Given the lack of evidence of adverse effects, and the evidence of positive benefit of dietary phosphate restriction, it is the consensus of the pediatric (and adult) Work Group that modification of dietary phosphate intake be initiated in patients with CKD when PTH levels are elevated.
Despite the relatively large number of prospective randomized trials evaluating dietary phosphorus restriction, most of these studies specifically utilized protein-restricted diets and therefore restricted phosphate intake indirectly. While protein and phosphorus are closely related in foods, it is possible to restrict protein without fully restricting phosphorus. Much of the data are also difficult to interpret since most of the reports provided analysis for “prescribed diet” rather than “consumed diet.” Furthermore, in many studies, the patients had concomitant therapy with vitamin D and/or phosphate binders, making interpretation of the results difficult.
While the available data do not support the common belief that dietary phosphate restriction negatively impacts nutritional status, it must be stressed that dietary phosphate restriction has the potential of adversely impacting nutritional status if done in a haphazard manner. The data that demonstrate the ability to maintain good or stable nutritional status during dietary phosphate restriction were obtained in studies in which dietitians provided careful instruction and regular counseling and monitoring. In the research setting, patients are monitored closely and have regular contact with their renal care providers. Those patients who have been “casually” instructed to watch their protein or phosphate intake, without regular follow-up, may be at risk for serious side-effects, such as malnutrition. Unfortunately, there are no data on those patients who are not regularly and closely followed.

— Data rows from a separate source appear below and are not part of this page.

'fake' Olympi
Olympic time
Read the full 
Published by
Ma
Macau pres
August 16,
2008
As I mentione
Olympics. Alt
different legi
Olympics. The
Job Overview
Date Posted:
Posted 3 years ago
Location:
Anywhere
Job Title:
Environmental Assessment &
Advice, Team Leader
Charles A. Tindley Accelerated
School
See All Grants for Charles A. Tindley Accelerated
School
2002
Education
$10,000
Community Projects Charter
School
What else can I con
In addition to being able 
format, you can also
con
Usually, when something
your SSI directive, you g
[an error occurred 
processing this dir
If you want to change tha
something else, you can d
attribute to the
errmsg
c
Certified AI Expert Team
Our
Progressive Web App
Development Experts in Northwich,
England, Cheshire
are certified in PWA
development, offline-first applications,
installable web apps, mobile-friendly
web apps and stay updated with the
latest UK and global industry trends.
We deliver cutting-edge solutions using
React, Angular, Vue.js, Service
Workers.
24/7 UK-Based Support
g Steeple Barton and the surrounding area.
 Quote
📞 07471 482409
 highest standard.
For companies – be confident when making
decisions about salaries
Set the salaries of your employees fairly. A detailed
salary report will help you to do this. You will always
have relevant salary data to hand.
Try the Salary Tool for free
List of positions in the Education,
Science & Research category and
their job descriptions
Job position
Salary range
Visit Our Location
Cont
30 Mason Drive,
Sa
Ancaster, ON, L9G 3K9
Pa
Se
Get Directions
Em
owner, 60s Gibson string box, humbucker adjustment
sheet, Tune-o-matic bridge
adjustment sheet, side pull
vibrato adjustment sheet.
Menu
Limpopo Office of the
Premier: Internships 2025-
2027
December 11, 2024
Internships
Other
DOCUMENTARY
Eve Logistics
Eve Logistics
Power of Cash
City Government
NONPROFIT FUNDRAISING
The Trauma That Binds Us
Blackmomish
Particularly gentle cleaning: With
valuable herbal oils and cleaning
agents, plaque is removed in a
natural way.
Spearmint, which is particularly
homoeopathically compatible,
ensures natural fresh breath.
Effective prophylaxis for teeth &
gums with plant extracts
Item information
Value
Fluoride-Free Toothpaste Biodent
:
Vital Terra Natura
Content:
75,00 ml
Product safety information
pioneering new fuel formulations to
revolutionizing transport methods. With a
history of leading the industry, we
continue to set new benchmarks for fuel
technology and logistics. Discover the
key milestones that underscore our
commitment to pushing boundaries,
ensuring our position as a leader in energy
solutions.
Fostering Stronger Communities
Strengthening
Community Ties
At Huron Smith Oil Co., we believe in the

It is critical to provide consistent instruction and regular follow-up during prescription of dietary phosphate restriction. In patients with CKD, compliance with dietary phosphate restriction is difficult and requires intensive dietitian support. In CKD patients treated with dialysis (Stage 5), care must be taken to reduce phosphate intake while maintaining adequate protein intake as recommended by the KDOQI Guidelines on Nutrition.157 The phosphate level of the diet should be as low as possible while ensuring an adequate protein intake. If one multiplies the recommended protein level by 10-12 mg phosphate per gram of protein, a reasonable phosphate level can be estimated. The average amount of phosphorus per gram of protein ranges from 12-16 mg. In order to limit phosphorus significantly, those protein sources with the least amount of phosphorus must be prescribed (see Table 12, Guideline 7).
There is a need for large, multicenter longitudinal studies evaluating the effects of dietary phosphate restriction (as opposed to only protein restriction) on nutritional status, growth in children, morbidity, mortality, bone disease, and progression of decline in kidney function. These studies should be conducted in patients with all stages of CKD, beginning in Stage 2.